Keri Hulme, Michael Ondaatje, Barbara Kingsolver, Tina Makereti, Margaret Atwood, Arundhati Roy, George Orwell, Elizabeth Knox, Percy Bysshe Shelley and William Shakespeare. I love each of them because I can hear them so clearly, as well as fall into their imagery immediately. Any writer who pays attention to the poetic sounds and visions in their prose has me as a fan for life.
WHAT BOOKS ARE ON YOUR BEDSIDE TABLE?
Black Marks on the White Page, edited by Tina Makereti and Witi Ihimaera, Baby by Annaleese Jochems, Sleeps Standing – Moetu by Witi Ihimaera and translated by Hēmi Kelly, The Imaginary Lives of James Pōneke by Tina Makereti, Now You Shall Know by Jennifer Compton (Melbourne-Kiwi poet), Satan Repentant by Michael Aiken (NSW poet).
WHAT IS YOUR FAVOURITE BOOK-TO-FILM ADAPTATION?
I actually really love Julie Taymor’s take on Will Shakespeare’s The Tempest. Loads of people don’t. I’m mainly for Helen Mirren (luminous as a volcanic Prospera). And the Hulu series of The Handmaid’s Tale.
WHAT BOOK HAVE YOU RE-READ THE MOST AND WHY?
Of all of Shakespeare’s, probably Macbeth – in the past, mostly to prepare for teaching, but these days, for the pleasure of the language and the agony of Macbeth, Lady Macbeth and Macduff’s poor wife and kids!
“All is the fear, and nothing is the love, as little is the wisdom, where the flight so runs against all reason.”

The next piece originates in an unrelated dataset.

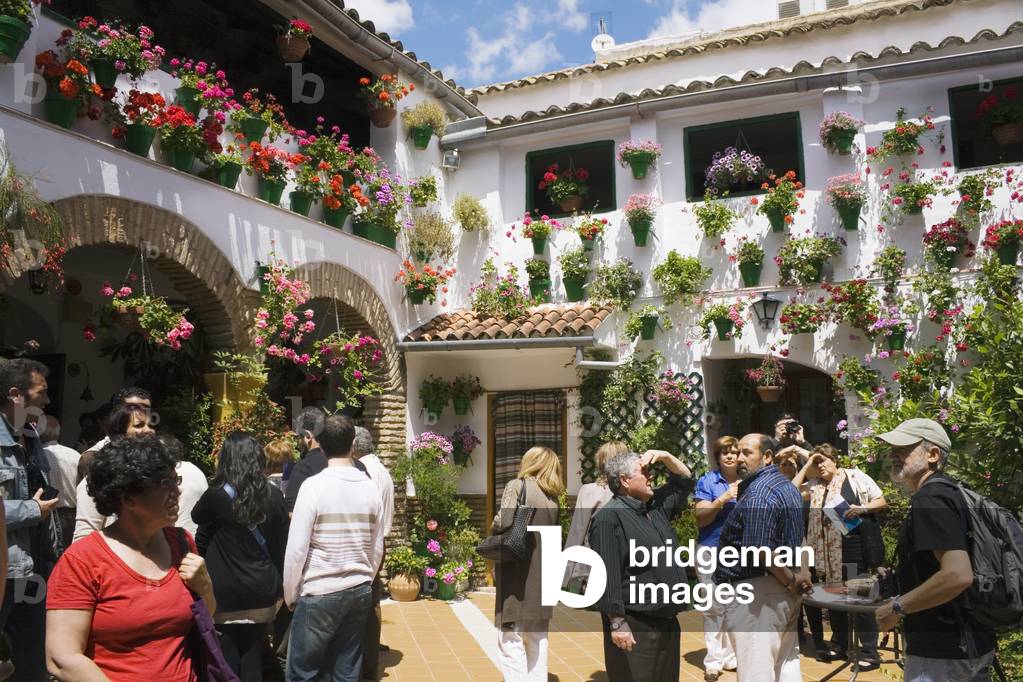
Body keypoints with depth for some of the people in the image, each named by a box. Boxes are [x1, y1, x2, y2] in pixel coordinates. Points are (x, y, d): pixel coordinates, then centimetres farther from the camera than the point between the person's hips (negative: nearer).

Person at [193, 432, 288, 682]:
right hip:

WHO IS YOUR FAVOURITE LITERARY CHARACTER?
Xas in ‘The Vintner’s Luck’. When I met my partner, fifteen years ago, I first thought of Xas’ pale translucence and otherworldly night-ness. Turned out this is one of Al’s favourite novels, too.
WHAT BOOK HAVE YOU ALWAYS BEEN MEANING TO READ BUT STILL HAVEN’T GOTTEN AROUND TO?

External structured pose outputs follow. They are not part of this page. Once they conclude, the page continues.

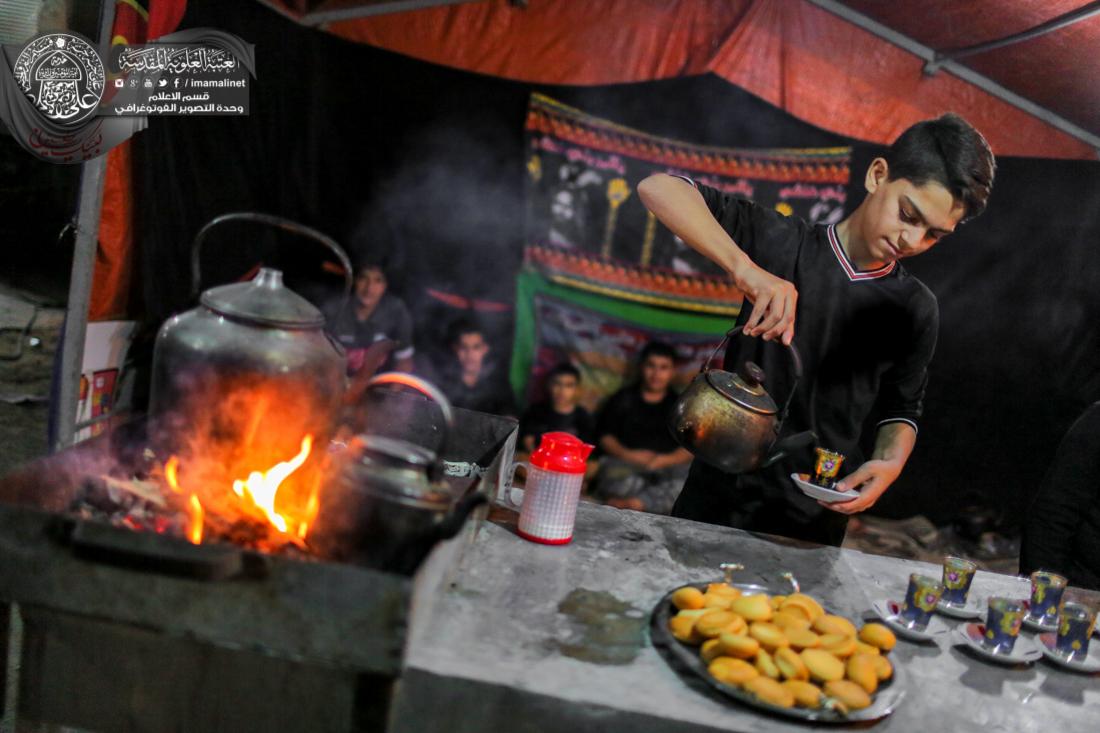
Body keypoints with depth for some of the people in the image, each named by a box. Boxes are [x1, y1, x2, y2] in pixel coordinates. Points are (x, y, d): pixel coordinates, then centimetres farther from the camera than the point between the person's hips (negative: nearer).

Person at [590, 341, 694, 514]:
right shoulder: (623, 399, 19)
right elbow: (604, 435, 9)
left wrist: (665, 460, -11)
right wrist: (627, 454, -9)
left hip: (668, 466, 1)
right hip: (625, 464, -1)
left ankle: (632, 503, -38)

SO MANY! I need ten years off to catch up. Janet Frame’s Intensive Care.
WHICH THREE WRITERS WOULD YOU HAVE OVER FOR DINNER?

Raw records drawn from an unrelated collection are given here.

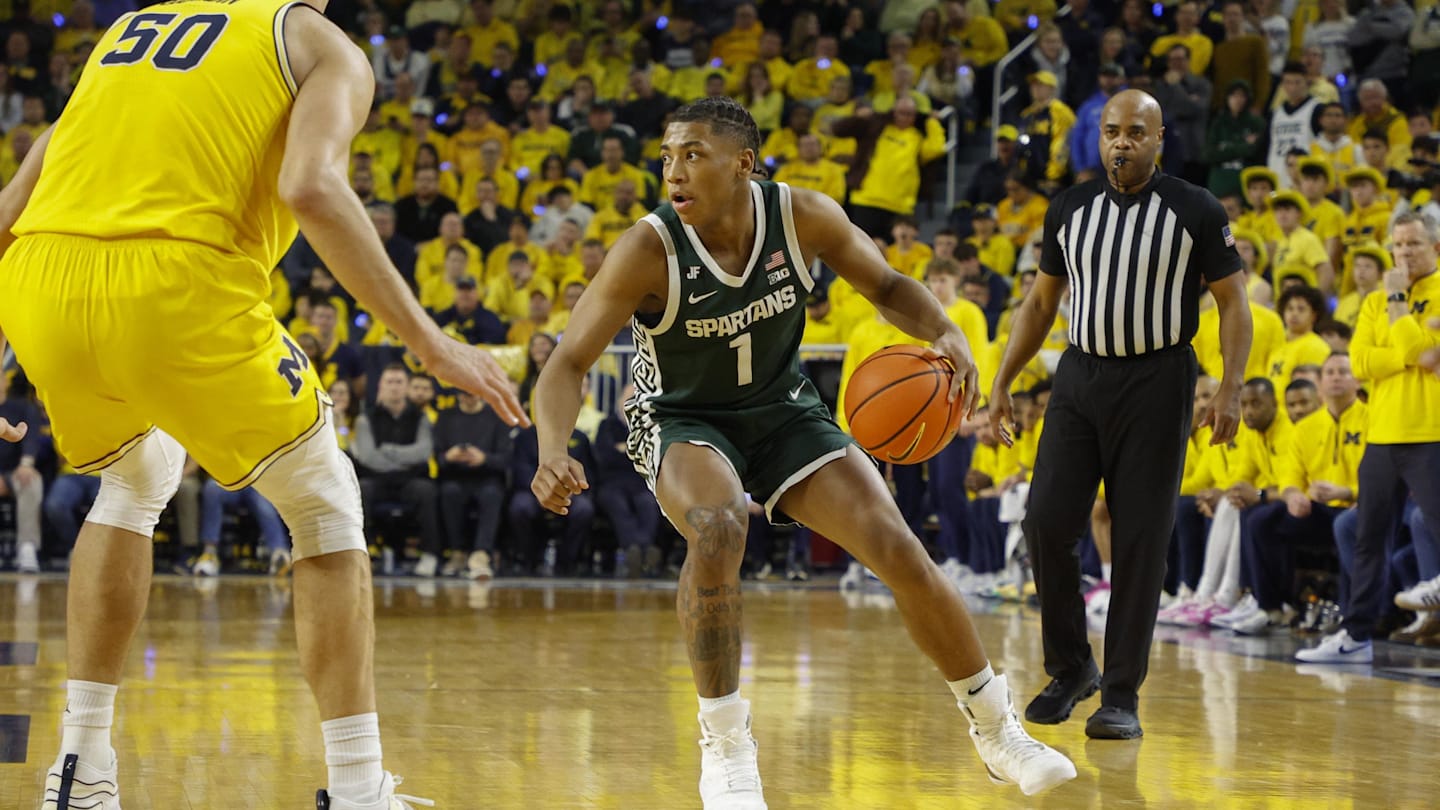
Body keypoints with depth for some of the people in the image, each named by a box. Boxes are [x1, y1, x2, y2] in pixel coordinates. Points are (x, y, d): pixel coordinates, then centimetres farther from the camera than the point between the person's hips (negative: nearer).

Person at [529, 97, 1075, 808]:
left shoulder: (804, 216, -18)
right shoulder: (648, 250, -26)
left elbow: (886, 286, -2)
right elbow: (568, 363, -26)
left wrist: (946, 333, -23)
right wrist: (553, 452, -46)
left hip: (783, 409, 3)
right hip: (683, 421, -3)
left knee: (898, 549, -7)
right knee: (717, 530, -36)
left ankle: (998, 733, 14)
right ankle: (724, 747, -21)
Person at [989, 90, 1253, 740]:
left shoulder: (1196, 211, -3)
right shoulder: (1069, 209, 8)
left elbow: (1233, 303, -2)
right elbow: (1041, 302, 16)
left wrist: (1230, 389, -14)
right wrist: (1002, 383, 10)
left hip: (1155, 381, -3)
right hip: (1080, 375, 3)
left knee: (1140, 541, -3)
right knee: (1046, 523, -6)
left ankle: (1122, 695, 4)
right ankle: (1070, 667, 12)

Octavia Butler, Chimamanda Ngozi Adichie and Margaret Atwood. Octavia would come back to life for just one night, and we’d have…
WHAT WOULD YOU COOK THEM?
… caterers. From the old Mt Victoria Cafe on Brougham Street in Wellington. We’d have that resurrected for a night too!
HOW ARE YOUR BOOKS SHELVED AND ORGANISED AT HOME?
My poetry collection has its own bookcase, arranged by country and region. Aotearoa takes up two-thirds of it. My bookcase is too small – the piles on top of it! Everything else is by genre (novels, short story collections, non-fiction) and they sometimes mix and mingle…
WHAT IS YOUR FAVOURITE LITERARY QUOTE?
“Literature is my utopia. Here I am not disenfranchised. No barrier of the senses shuts me out from the sweet, gracious discourses of my book friends. They talk to me without embarrassment or awkwardness.” ~ Helen Keller, 1880-1968 – American author, activist and lecturer. The first deafblind person to earn a Bachelor of Arts degree.